Employers who do not plan to offer a salary range must list a fixed rate of pay, and open-ended salary ranges are not permitted.
This law is effective January 1, 2025.
Restrictive Employment Contracts Void in Service Contracts, Minn. Stat. § 181.9881
This new law makes restrictive employment covenants void in service contracts, providing that “[n]o service provider may restrict, restrain, or prohibit in any way a customer from directly or indirectly soliciting or hiring an employee of a service provider.”
The new law provides for one exemption, stating that the prohibition on such restrictive covenants does not apply to workers who consult for computer software development and related services through a service provider and want to become permanently employed by a customer at a later date.
This provision is effective July 1, 2024, and it only applies “to contracts and agreements entered into on or after that date.”
Modifications to Minimum Wage, Minn. Stat. §§ 177.23, 177.24
The new law also provides greater standardization of the minimum wage in Minnesota, removing the carveout for a lower minimum wage for small employers, employers of foreign workers on J nonimmigrant visas in the hospitality industry, and employers of individuals under 18 years of age.
In addition, the annual minimum wage increase is now calculated by taking the lesser of 5% (increased from 2.5 percent) or the percentage calculated by the commissioner (rounded to the nearest cent), increasing how much the minimum wage can rise each year because of inflation.
The new minimum wage law is effective January 1, 2025, but the amended method of calculating the minimum wage increases each year is effective August 1, 2024.
Minimum Pay for Uber and Lyft Drivers, Minn. Stat. § 181C.01 et seq.

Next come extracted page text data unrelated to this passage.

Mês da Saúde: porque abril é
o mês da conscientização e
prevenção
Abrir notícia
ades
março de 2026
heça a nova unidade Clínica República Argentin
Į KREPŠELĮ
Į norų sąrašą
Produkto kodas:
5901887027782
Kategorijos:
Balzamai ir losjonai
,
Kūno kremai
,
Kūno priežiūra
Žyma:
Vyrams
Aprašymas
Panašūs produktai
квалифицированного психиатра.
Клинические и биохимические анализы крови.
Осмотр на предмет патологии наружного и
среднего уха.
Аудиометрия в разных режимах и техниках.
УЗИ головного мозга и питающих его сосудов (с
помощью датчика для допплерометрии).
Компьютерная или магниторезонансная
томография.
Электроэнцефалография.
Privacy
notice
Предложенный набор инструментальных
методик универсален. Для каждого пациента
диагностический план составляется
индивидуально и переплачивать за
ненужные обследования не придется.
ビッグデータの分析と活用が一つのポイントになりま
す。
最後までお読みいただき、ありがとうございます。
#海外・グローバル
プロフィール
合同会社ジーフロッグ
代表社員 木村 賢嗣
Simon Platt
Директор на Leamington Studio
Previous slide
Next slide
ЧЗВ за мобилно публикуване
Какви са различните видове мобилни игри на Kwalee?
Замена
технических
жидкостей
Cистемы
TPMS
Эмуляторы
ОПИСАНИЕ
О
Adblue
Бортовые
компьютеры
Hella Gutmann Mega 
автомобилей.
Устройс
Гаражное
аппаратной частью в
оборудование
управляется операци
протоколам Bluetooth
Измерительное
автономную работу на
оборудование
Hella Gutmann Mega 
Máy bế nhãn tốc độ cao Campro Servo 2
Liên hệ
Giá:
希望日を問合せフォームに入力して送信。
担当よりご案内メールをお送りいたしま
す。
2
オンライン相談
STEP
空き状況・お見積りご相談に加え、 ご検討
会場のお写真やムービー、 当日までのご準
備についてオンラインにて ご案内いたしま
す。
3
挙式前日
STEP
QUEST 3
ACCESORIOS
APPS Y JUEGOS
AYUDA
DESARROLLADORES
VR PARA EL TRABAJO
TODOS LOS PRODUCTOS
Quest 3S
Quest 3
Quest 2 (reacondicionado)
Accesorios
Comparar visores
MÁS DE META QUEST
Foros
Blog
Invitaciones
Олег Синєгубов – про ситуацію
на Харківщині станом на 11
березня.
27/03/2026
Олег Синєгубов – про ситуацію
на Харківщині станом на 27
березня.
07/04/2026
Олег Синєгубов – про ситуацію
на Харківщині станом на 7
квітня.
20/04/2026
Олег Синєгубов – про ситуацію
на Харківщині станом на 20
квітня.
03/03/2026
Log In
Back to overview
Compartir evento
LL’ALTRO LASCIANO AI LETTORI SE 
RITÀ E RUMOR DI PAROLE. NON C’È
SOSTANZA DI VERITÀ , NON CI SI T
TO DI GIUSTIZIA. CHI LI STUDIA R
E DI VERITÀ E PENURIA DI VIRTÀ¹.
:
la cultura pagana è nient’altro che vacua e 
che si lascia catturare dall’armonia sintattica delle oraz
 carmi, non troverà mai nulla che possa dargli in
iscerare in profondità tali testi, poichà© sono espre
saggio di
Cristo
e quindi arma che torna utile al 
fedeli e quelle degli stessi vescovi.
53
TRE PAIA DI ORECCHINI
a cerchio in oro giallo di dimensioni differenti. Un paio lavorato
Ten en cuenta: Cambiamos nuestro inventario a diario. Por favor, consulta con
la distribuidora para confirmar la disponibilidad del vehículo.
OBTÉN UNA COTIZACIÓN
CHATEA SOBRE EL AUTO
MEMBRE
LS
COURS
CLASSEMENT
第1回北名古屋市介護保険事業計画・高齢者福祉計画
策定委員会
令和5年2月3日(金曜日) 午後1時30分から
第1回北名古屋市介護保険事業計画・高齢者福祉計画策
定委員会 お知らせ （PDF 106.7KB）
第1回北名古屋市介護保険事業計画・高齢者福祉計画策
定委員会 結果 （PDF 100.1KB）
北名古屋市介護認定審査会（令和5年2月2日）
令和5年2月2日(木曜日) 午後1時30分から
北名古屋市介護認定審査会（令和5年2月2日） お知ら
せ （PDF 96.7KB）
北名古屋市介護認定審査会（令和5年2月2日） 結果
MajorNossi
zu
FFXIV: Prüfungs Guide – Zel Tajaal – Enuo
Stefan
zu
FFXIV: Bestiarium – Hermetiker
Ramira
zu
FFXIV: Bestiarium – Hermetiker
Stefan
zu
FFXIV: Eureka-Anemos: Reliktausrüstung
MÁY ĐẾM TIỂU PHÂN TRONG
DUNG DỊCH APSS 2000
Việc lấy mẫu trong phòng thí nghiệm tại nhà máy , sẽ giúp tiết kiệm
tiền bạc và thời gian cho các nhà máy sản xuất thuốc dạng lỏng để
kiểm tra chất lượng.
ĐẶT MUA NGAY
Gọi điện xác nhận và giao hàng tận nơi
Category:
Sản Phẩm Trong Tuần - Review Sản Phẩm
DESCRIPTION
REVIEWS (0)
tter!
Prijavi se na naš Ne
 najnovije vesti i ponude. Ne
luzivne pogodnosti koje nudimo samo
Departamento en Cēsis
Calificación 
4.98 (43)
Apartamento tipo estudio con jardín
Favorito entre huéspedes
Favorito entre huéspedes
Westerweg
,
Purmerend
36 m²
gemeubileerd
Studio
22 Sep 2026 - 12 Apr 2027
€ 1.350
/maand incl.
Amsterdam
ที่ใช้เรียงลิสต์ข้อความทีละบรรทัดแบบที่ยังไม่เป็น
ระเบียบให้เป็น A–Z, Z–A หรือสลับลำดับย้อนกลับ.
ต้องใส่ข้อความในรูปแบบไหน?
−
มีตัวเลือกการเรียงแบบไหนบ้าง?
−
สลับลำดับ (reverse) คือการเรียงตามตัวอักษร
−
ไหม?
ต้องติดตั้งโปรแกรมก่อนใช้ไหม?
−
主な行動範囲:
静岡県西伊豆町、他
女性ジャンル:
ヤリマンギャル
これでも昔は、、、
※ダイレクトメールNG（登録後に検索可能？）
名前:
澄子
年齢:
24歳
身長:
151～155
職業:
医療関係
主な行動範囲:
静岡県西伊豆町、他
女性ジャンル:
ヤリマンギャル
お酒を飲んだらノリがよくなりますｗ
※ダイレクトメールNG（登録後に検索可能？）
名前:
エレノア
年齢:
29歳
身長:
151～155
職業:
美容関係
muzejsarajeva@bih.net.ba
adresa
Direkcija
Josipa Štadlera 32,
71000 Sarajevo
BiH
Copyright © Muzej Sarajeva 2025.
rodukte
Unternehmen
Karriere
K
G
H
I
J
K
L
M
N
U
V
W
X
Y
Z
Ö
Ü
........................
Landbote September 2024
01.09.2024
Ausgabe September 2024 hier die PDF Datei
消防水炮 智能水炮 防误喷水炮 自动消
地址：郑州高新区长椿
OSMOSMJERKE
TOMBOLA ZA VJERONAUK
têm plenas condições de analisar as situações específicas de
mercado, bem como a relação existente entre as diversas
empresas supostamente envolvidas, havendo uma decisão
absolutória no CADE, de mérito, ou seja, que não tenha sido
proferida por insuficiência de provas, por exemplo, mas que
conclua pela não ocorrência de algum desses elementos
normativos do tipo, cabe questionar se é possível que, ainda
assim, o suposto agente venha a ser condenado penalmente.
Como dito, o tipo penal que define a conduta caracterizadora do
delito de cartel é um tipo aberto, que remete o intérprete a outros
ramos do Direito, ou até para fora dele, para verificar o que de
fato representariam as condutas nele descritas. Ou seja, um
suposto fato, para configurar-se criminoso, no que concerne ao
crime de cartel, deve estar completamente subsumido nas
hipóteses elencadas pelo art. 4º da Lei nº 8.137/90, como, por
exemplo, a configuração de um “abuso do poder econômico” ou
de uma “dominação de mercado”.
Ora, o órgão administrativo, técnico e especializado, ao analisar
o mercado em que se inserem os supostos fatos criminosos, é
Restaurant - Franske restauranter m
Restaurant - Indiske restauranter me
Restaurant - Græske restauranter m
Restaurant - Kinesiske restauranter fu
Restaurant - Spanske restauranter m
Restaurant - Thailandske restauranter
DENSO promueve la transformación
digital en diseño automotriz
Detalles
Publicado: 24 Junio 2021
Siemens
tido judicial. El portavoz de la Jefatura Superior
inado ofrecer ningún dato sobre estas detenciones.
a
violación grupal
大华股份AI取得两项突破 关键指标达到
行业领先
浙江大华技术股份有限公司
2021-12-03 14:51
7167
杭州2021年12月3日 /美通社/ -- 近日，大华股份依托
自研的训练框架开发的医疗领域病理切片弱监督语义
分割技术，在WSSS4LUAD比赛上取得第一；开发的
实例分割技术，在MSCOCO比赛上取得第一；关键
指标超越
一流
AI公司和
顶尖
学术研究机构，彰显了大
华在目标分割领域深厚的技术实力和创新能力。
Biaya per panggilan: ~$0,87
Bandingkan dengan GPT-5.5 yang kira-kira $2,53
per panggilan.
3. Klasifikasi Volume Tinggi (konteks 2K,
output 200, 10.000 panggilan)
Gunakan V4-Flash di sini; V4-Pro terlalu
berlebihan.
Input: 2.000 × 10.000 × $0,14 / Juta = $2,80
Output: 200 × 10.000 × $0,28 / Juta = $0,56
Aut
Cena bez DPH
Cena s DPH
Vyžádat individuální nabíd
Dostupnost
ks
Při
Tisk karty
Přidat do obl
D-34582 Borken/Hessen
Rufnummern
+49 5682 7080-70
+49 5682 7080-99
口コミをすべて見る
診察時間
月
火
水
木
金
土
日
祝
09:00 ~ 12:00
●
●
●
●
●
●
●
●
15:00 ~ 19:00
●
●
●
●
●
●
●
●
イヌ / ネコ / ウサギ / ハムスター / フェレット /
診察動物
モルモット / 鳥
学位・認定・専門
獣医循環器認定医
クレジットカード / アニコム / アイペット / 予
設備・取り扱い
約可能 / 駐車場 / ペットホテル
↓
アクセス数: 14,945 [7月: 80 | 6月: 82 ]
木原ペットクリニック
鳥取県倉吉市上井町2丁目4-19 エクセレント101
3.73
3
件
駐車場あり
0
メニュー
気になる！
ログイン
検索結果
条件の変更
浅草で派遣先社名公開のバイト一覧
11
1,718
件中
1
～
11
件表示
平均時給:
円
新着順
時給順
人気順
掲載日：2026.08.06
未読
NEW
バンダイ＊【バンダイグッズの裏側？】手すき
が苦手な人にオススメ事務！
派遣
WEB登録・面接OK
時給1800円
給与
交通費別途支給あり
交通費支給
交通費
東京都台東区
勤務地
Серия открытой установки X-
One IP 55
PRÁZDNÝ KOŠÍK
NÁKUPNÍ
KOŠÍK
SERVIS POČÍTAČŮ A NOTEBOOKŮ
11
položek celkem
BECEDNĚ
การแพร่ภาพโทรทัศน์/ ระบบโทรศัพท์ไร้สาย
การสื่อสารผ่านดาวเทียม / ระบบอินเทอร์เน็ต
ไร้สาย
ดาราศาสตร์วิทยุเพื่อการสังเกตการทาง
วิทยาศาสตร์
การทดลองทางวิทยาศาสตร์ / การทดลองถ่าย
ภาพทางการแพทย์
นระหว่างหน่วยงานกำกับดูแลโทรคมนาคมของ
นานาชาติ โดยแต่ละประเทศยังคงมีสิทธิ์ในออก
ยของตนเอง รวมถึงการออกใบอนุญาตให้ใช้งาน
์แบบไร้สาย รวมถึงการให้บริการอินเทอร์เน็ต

Gov. Tim Walz has also signed a new law which, among other things, sets a minimum rate of pay for transportation network company (rideshare) drivers, such as Uber and Lyft drivers. Uber and Lyft drivers are required to be paid a minimum of $1.28 per mile and $0.31 per minute — before any tips — with a minimum of $5.00 for any single ride. An additional $0.91 per mile is charged for any transportation in a vehicle with wheelchair access, and if the rider or company cancels a ride after the driver has departed to pick up the rider, the rider must pay 80% of any cancellation fee.
The minimum compensation that drivers receive must be calculated over a reasonable time period, not to exceed 14 calendar days, meaning that the minimum rates are not calculated for every single trip, but are rather based on an average over time.
The new standards for rideshare driver pay are effective December 1, 2024.